特に、過去に愛犬が同様の威嚇行動をとった際、飼い主さんが怯んでしまってその行為をあきらめたという経験がある場合、愛犬は「こうすれば嫌なことをやめてくれる」と学習してしまっている可能性があります。このような威嚇行動はクセになってしまうことがあるため、注意が必要です。
2.大事なものを守りたいから
ごはんを食べている途中にお皿に手を伸ばしたときや、遊んでいるおもちゃを取り上げようとしたときにとる威嚇行動は、「これは大事なものだから手を出さないで!」という意思表示になります。
典型的な例が、出産直後で赤ちゃんのお世話をしている母犬です。人間のお母さんでも、出産直後に自分以外の人間が赤ちゃんに触れようとすると極度の嫌悪感を抱いてしまう「ガウガウ期」がある人がいますが、それと同様に、わんこにもガウガウ期があります。たとえ信頼して心を許している飼い主さんであったとしても、近づいてほしくないという本能が働いてしまうのです。
3.怖いと感じているから
もちろん、純粋に恐怖を感じて威嚇している場合もあります。最初にご紹介した「嫌なことをやめてほしい」ゆえの威嚇行動も、「それは怖いからやめて!」という恐怖によるものとして一括りにすることもできるかもしれません。
飼い主さんが愛犬に触ろうとしたときや、叱っているときに激しく威嚇する場合、それも震えたり、しっぽを脚の間に巻き込んだりしている場合には、愛犬は飼い主さんに恐怖を感じている可能性があります。
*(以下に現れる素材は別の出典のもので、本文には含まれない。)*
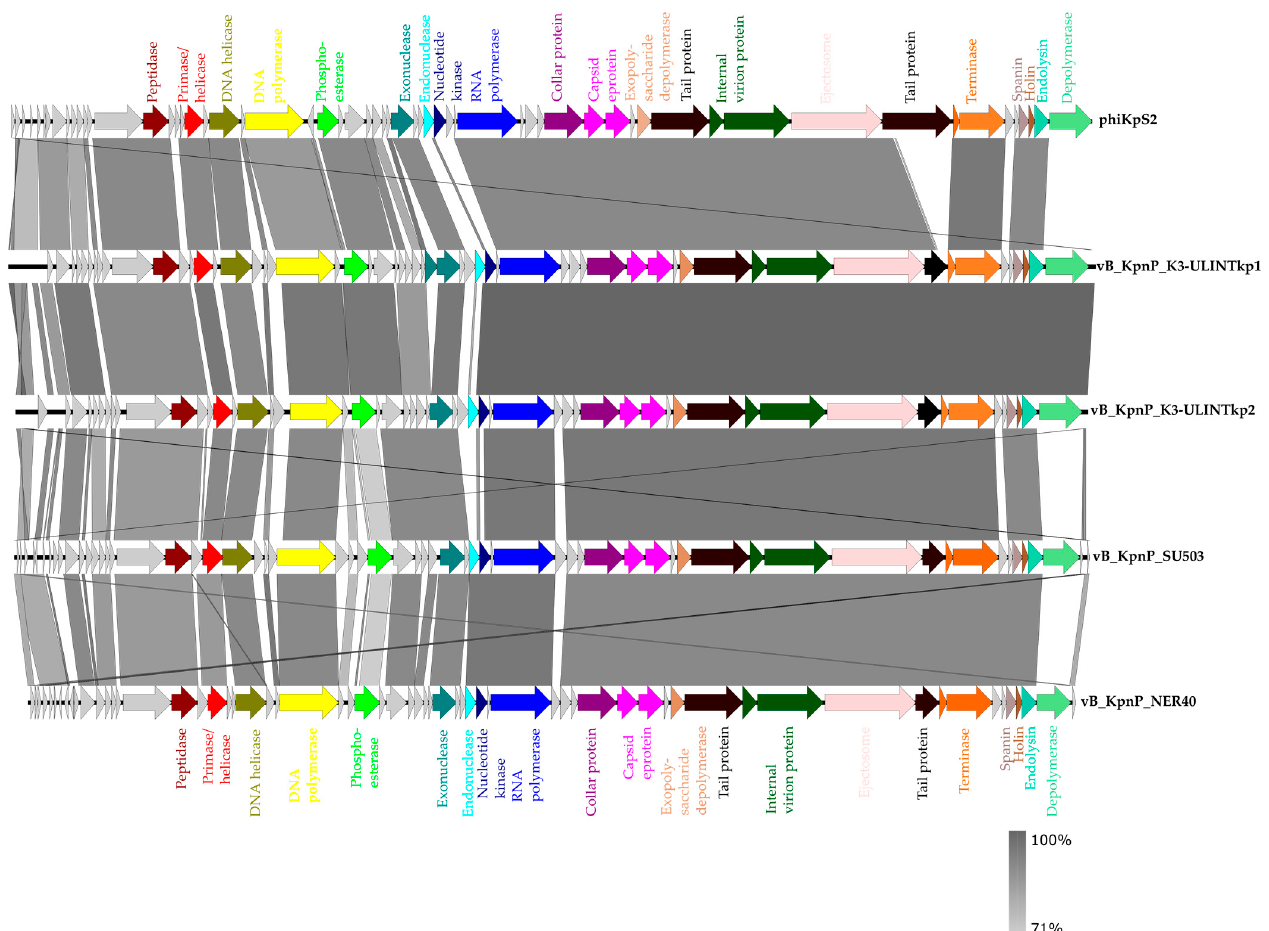
Figure 2. Comparative genomics of bacteriophages vB_KpnP_K3-ULINTkp1 and vB_KpnP_K3- ULINTkp2 with bacteriophages phiKpS2, vB_KpnP_SU503, and vB_KpnP_NER40.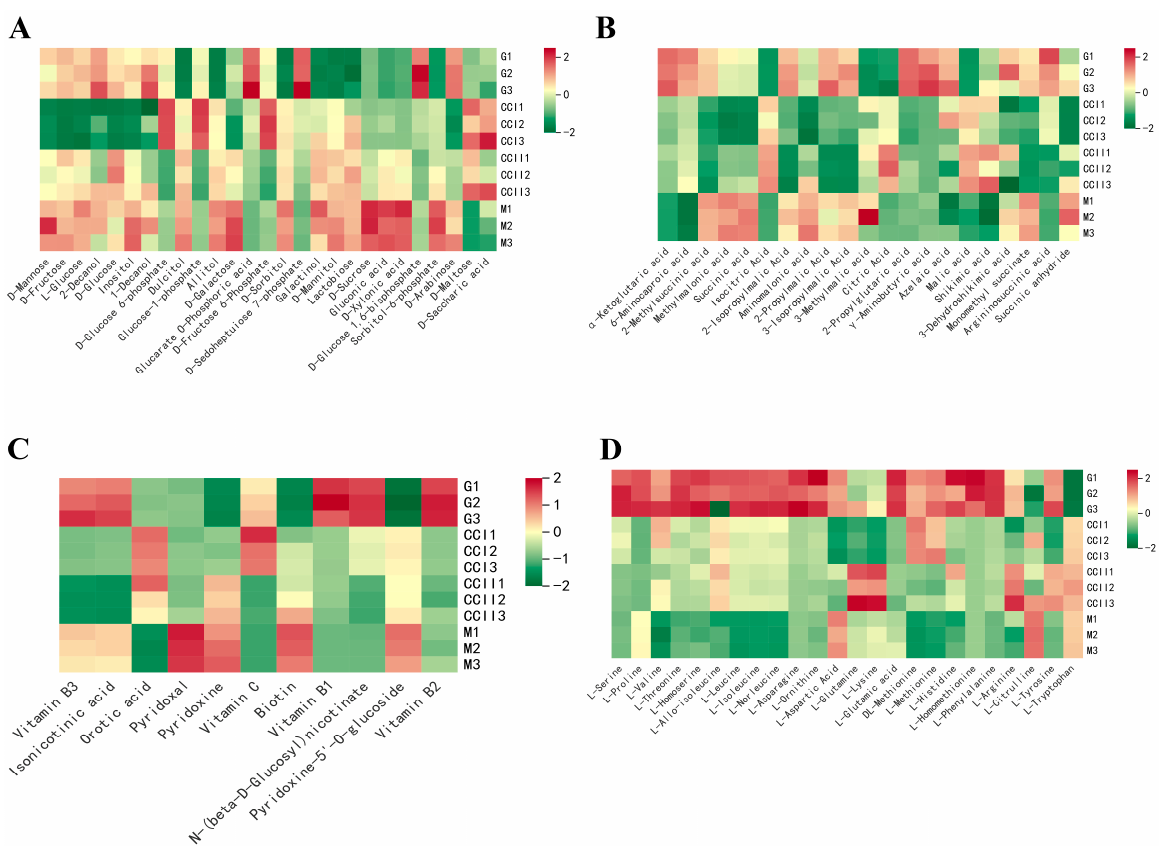
Figure 3. Primary metabolites detected by UPLC-MS/MS during four fruit developmental stages. ( A ): Saccharides and alcohols; ( B ): Organic acids (and its derivatives); ( C ): Vitamin; ( D ): Amino ac-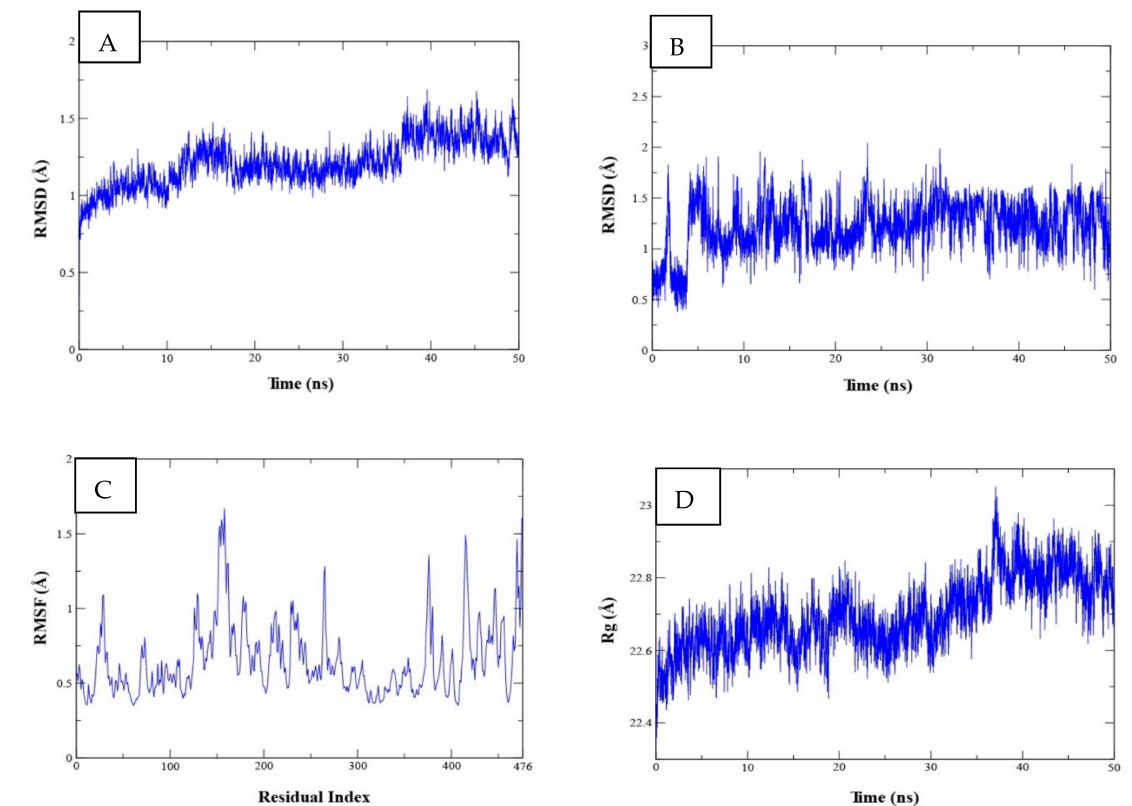
Figure 4. The MD simulation analysis of α -amylase during 50 ns. ( A ) shows the RMSD of protein backbone atoms. ( B ) shows the RMSD of ligand atoms. ( C ) shows the RMSF of each residue of protein. ( D ) shows the Rg of the protein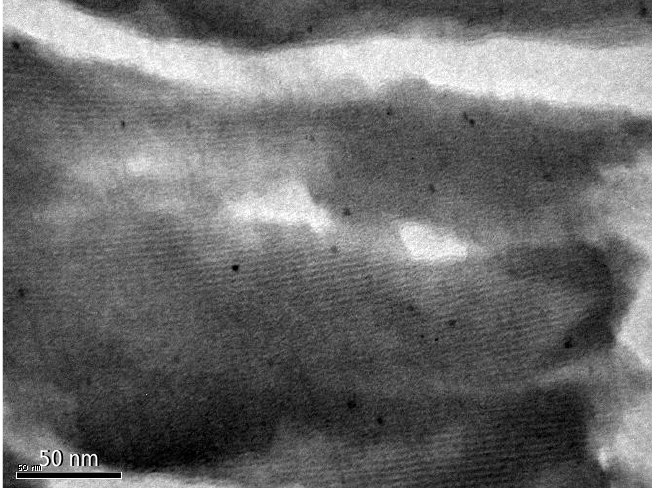
Figure 2. Transmission electron micrographs of Pt(2.5)/CNTsZrO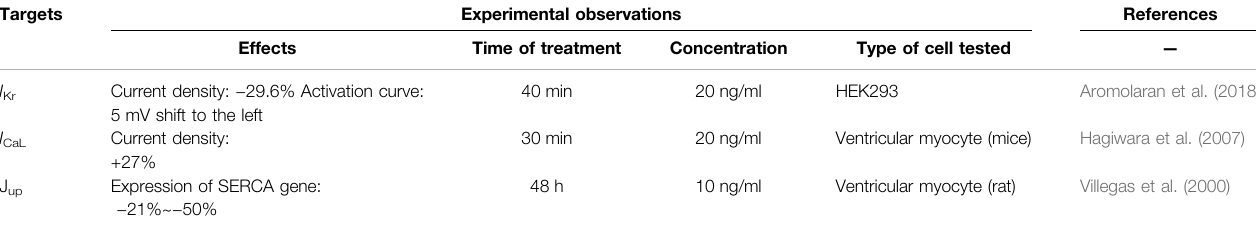
TABLE 2 | The effects of IL-6 on cellular targets. Targets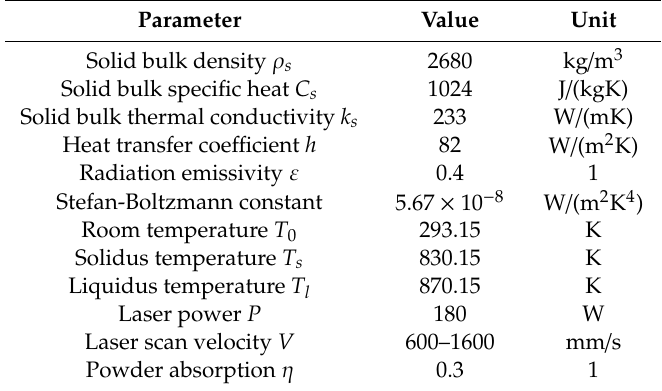
Table 3. Materials properties of AlSi10Mg and process parameters in PBMAM [43]. The laser scan velocities for test 1–4 are 600 mm / s, 800 mm / s, 1000 mm / s, and 1600 mm / s,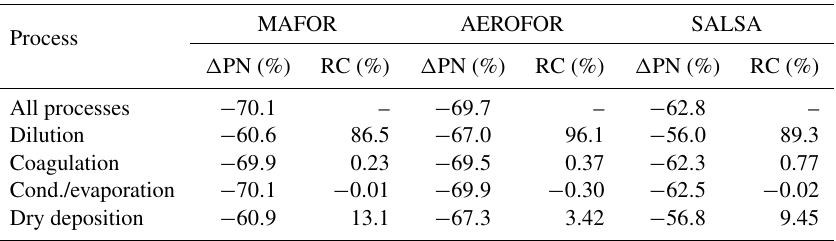
Table 8. Importance of dilution and aerosol processes in the Urban Case scenario: relative changes in total PN concentrations between points A and D ( (cid:49) PN) and relative contribution (RC) of dilution and aerosol processes. MAFOR AEROFOR SALSA Process (cid:49) PN (%) RC (%) (cid:49) PN (%) RC (%) (cid:49) PN (%) RC (%) All processes − 70 . 1 – − 69 . 7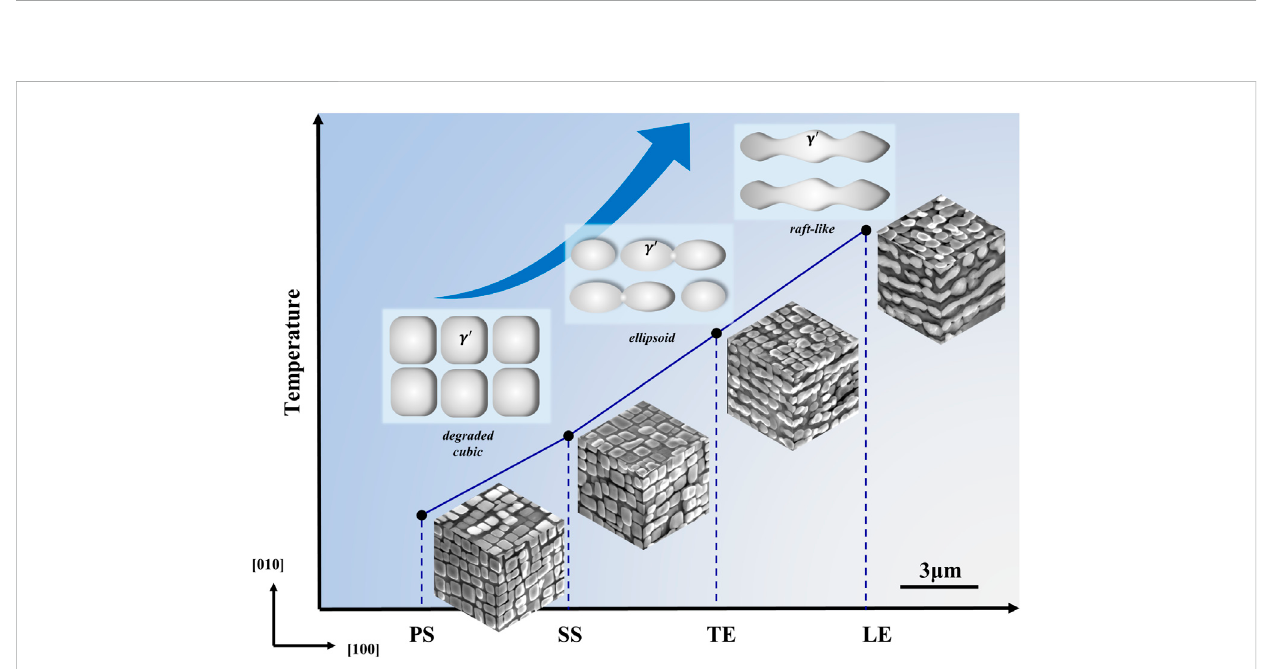
FIGURE 9 Evolution of the microstructure of the serviced DZ125 blade with temperature at S4 and the schematic of the evolution process of γ ′ precipitates.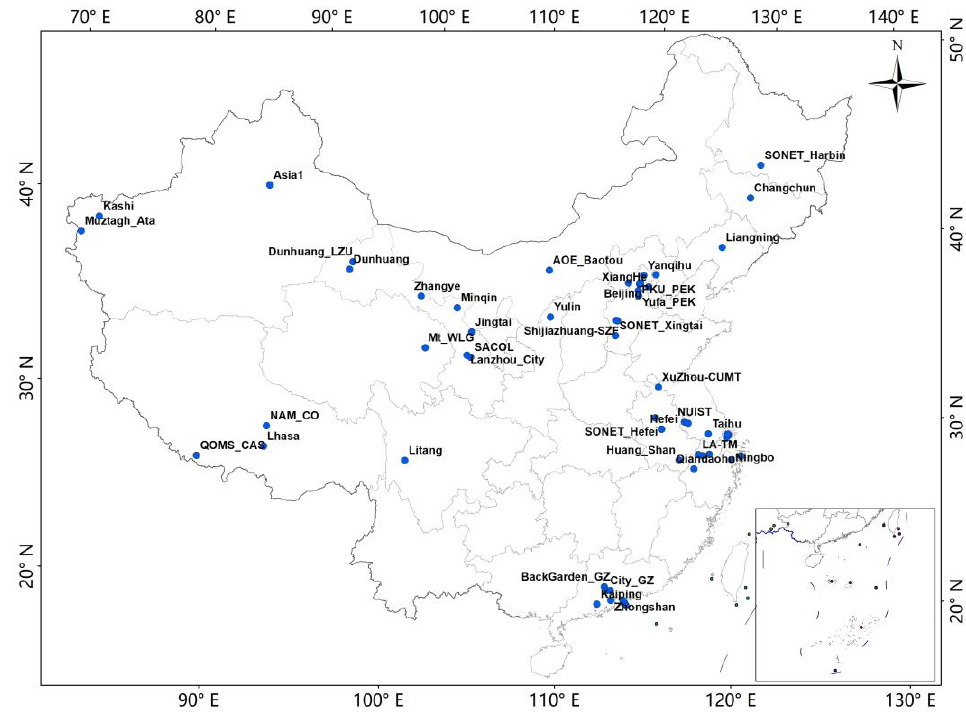
Figure 1. Study area and location of AERONET sites.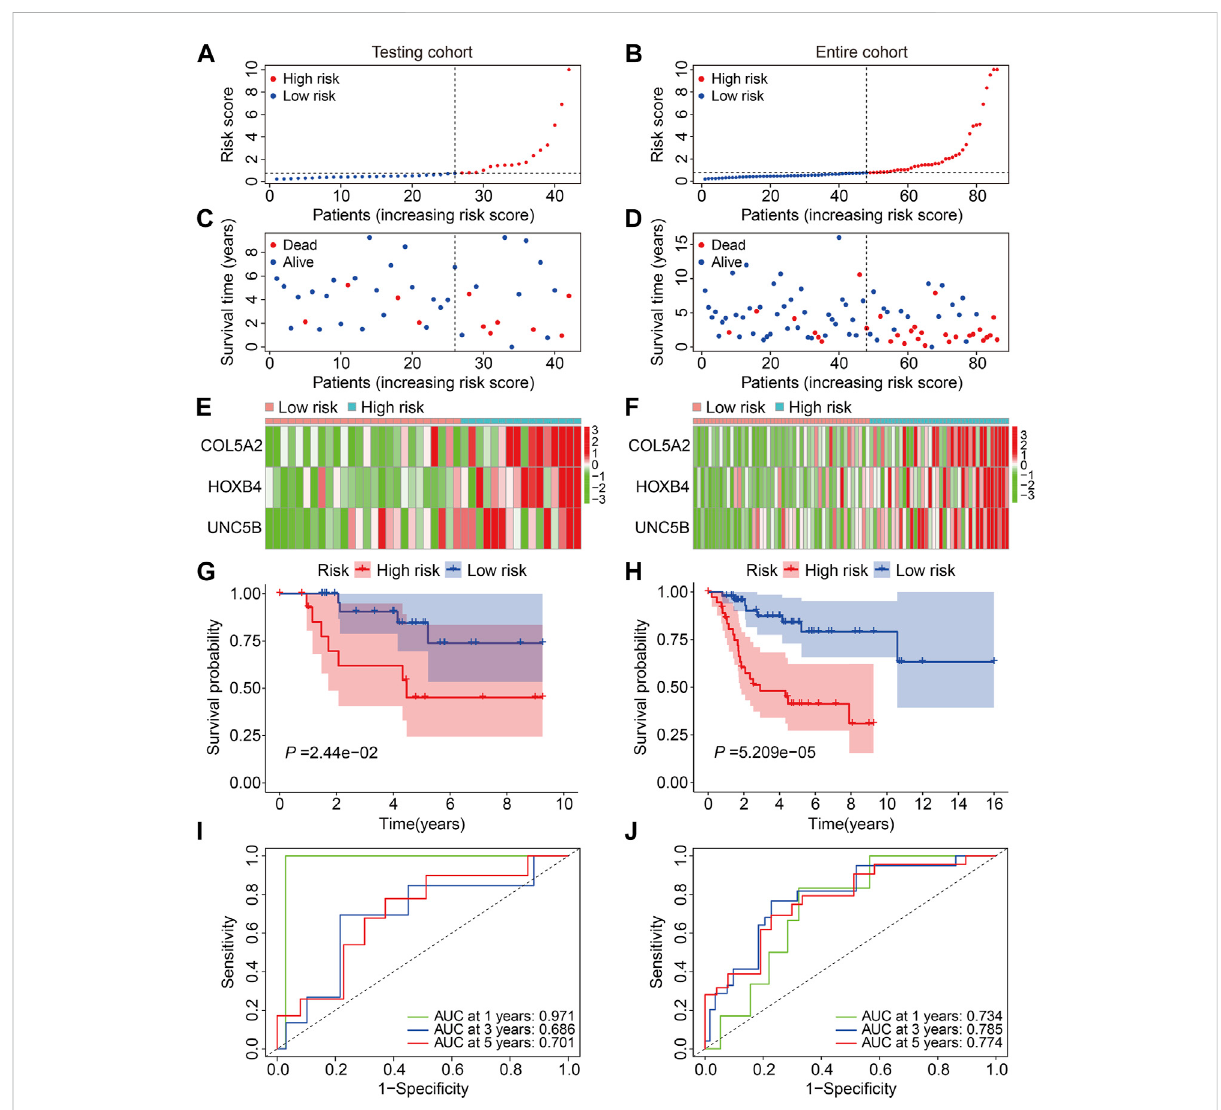
FIGURE 4 Validation of thethree-gene-based prognosticsignature in internalcohorts. (A,B) Risk score distributionin thetestingand entire cohorts. (C,D) Vital status and survival time distribution in the testing and entire cohorts. (E,F) Expression pro fi les of the three FAGs in diverse risk groups of the testing and entire cohorts. (G,H) Kaplan – Meier survival analysis comparing overall survival between the risk groups in the testing and entire cohorts. (I,J) Time-dependent ROC curves for 2-, 3-, and 5-year survival prediction in the testing and entire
これは、以前に飼い主さんに殴られたり、激しく叱責されたりしたことがトラウマになっていることが考えられます。この状態では、愛犬との間にあまり良い関係性が築けているとは言えません。一度、愛犬との信頼関係の作り方を見直す必要があります。
4.病気や怪我をしているから
注意してほしいのは、怪我や病気の痛みが原因で威嚇している場合です。怪我や病気で体が弱っているときには、いわずもがな、外敵に対していつもより無防備な状態になっていますから、自然と警戒心が上がります。そのため、普段は何でもないことに反応したり、飼い主さんにすら警戒心を抱いてしまうことがあるのです。また、触られたり動かされたりすると体が痛むという場合には、「痛いから触らないで!」という意味で威嚇してしまうことがあります。
また、最近多いのが、認知症による威嚇行動です。加齢によって認知症を発症しはじめた場合、人間の認知症と同じく、攻撃的な性格に変わってしまったり、無駄吠えが増えることがあります。
「今まで威嚇されたことなんてなかったのに、突然攻撃的になった」、「どこかを触ろうとすると極端に嫌がるようになった」など、おかしいなと感じた場合には、すぐに動物病院を受診することをオススメします。
まとめ
いかがでしたでしょうか?同じ威嚇でも、状況によってさまざまな要因があることがおわかりいただけたのではないでしょうか。とはいえ、威嚇行動は、噛んだり飛びかかったりといった攻撃行動の一歩手前。あまりされて気持ちのいい行為ではありませんよね。原因によっては直せるものや、直すべきものがありますから、しっかり威嚇の意味を見極めて判断することが大切です。